Work task >>
Reproduce the entries word for word, starting from their very first line and ending with the line that contains "dist [0.011992, -0.006374]", both included.

####

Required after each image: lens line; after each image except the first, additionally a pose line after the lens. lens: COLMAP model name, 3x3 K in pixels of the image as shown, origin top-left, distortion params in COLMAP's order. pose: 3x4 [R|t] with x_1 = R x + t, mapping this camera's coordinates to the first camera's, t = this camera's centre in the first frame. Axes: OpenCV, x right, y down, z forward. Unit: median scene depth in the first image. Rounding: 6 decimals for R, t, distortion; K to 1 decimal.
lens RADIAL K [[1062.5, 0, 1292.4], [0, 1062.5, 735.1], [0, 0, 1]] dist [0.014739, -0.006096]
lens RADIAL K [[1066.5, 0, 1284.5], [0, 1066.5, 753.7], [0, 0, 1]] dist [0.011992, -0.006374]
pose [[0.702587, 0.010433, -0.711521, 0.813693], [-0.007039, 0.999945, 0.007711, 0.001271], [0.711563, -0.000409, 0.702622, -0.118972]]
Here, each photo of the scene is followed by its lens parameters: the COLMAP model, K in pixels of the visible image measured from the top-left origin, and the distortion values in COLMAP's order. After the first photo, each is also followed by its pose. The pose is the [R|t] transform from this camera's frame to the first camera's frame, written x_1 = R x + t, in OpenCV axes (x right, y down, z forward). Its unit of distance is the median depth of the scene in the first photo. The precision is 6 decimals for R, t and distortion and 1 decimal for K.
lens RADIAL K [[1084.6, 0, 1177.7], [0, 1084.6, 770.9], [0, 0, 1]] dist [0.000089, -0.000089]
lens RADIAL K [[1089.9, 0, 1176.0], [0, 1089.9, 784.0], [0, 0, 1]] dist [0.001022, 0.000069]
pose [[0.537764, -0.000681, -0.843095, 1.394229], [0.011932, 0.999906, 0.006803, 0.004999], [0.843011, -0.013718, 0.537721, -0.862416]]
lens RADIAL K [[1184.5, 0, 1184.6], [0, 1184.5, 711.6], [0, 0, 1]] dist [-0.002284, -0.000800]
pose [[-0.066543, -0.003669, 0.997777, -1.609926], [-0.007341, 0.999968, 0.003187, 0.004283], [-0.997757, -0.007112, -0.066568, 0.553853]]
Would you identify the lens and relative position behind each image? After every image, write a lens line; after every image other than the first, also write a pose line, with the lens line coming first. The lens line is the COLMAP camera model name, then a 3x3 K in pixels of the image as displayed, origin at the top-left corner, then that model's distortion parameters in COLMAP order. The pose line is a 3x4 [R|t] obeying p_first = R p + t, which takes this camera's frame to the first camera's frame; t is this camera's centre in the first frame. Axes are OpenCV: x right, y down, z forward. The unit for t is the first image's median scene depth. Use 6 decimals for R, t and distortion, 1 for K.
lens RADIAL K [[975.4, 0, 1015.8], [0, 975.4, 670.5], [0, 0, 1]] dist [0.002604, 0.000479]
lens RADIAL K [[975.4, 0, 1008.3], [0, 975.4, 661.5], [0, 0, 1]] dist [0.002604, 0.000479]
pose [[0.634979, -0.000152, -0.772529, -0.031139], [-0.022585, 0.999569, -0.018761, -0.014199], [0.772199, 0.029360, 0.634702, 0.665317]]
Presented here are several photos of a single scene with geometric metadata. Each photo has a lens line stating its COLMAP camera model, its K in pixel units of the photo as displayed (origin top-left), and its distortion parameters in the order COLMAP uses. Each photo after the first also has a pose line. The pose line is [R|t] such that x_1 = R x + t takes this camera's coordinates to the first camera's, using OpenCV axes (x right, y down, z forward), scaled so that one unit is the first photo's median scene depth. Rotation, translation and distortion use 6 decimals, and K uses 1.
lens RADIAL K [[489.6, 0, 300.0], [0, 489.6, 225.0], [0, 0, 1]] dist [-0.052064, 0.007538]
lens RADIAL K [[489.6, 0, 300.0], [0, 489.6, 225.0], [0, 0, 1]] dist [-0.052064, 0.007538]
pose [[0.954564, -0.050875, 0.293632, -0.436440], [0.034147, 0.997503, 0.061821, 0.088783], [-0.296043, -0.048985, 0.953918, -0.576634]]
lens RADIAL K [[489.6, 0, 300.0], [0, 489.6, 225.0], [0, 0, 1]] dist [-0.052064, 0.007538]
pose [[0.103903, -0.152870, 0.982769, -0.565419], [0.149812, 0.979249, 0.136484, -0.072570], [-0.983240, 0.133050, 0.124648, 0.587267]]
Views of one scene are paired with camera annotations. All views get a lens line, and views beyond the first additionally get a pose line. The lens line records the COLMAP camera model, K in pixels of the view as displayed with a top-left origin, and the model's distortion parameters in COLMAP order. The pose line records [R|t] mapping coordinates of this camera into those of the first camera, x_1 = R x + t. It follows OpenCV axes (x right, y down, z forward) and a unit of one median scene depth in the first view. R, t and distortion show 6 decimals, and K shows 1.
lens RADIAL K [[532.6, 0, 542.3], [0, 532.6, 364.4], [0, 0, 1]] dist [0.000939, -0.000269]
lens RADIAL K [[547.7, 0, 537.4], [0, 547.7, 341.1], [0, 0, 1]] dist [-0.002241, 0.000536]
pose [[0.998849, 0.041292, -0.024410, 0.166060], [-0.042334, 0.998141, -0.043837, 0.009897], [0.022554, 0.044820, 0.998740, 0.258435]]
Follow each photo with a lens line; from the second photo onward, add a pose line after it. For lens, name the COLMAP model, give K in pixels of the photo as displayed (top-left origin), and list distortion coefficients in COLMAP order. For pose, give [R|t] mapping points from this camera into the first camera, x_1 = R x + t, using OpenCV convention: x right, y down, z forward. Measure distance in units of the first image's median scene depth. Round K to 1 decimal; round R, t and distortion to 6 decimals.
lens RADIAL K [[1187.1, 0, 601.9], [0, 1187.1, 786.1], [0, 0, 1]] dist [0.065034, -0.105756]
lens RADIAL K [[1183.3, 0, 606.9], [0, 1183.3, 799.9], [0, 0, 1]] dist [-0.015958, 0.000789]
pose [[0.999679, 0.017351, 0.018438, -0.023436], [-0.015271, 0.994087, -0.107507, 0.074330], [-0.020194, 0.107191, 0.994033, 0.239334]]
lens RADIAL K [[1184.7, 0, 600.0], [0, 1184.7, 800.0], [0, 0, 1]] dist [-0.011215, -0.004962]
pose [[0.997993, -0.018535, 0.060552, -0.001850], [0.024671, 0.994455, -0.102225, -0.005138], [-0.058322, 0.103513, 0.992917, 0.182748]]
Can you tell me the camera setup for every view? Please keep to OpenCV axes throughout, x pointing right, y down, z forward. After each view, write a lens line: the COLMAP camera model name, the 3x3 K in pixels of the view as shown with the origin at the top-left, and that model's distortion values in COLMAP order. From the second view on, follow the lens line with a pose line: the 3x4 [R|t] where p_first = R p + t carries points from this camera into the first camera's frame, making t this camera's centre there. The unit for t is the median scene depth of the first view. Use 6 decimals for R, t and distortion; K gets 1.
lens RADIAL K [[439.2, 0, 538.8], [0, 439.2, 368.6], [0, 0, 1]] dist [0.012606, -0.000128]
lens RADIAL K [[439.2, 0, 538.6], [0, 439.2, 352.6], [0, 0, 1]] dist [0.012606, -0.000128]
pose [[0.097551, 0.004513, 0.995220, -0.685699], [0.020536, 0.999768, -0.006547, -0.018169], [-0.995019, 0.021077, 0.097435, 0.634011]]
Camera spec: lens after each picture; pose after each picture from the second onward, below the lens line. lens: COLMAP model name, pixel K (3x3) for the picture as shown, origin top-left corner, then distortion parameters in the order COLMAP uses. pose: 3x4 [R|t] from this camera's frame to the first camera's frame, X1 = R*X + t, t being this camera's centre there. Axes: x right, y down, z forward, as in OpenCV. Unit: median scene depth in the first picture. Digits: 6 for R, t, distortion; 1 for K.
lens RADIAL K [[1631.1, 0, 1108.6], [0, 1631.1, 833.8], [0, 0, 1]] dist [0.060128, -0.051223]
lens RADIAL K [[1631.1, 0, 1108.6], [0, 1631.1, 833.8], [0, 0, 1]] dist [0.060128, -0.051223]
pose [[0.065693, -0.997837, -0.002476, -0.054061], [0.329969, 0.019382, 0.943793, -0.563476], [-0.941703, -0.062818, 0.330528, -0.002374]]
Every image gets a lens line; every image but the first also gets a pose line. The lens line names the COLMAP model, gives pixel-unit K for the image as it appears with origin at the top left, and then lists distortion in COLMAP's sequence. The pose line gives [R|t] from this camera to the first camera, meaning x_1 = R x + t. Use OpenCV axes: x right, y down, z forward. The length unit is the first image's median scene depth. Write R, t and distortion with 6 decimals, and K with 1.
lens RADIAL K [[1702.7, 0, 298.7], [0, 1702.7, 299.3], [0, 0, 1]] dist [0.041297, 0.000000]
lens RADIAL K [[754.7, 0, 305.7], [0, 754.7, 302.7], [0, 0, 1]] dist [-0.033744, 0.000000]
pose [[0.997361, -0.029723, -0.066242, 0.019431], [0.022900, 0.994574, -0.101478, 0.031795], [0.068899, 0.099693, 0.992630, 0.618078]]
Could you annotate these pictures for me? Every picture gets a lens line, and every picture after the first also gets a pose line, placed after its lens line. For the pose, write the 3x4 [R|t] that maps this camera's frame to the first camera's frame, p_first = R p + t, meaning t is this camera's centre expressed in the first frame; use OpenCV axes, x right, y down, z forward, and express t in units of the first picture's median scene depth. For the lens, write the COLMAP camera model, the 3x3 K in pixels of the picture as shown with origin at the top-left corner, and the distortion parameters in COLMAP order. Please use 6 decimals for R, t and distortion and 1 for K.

####

Answer for the task >>
Required after each image: lens line; after each image except the first, additionally a pose line after the lens. lens: COLMAP model name, 3x3 K in pixels of the image as shown, origin top-left, distortion params in COLMAP's order. pose: 3x4 [R|t] with x_1 = R x + t, mapping this camera's coordinates to the first camera's, t = this camera's centre in the first frame. Axes: OpenCV, x right, y down, z forward. Unit: median scene depth in the first image. Rounding: 6 decimals for R, t, distortion; K to 1 decimal.
lens RADIAL K [[1062.5, 0, 1292.4], [0, 1062.5, 735.1], [0, 0, 1]] dist [0.014739, -0.006096]
lens RADIAL K [[1066.5, 0, 1284.5], [0, 1066.5, 753.7], [0, 0, 1]] dist [0.011992, -0.006374]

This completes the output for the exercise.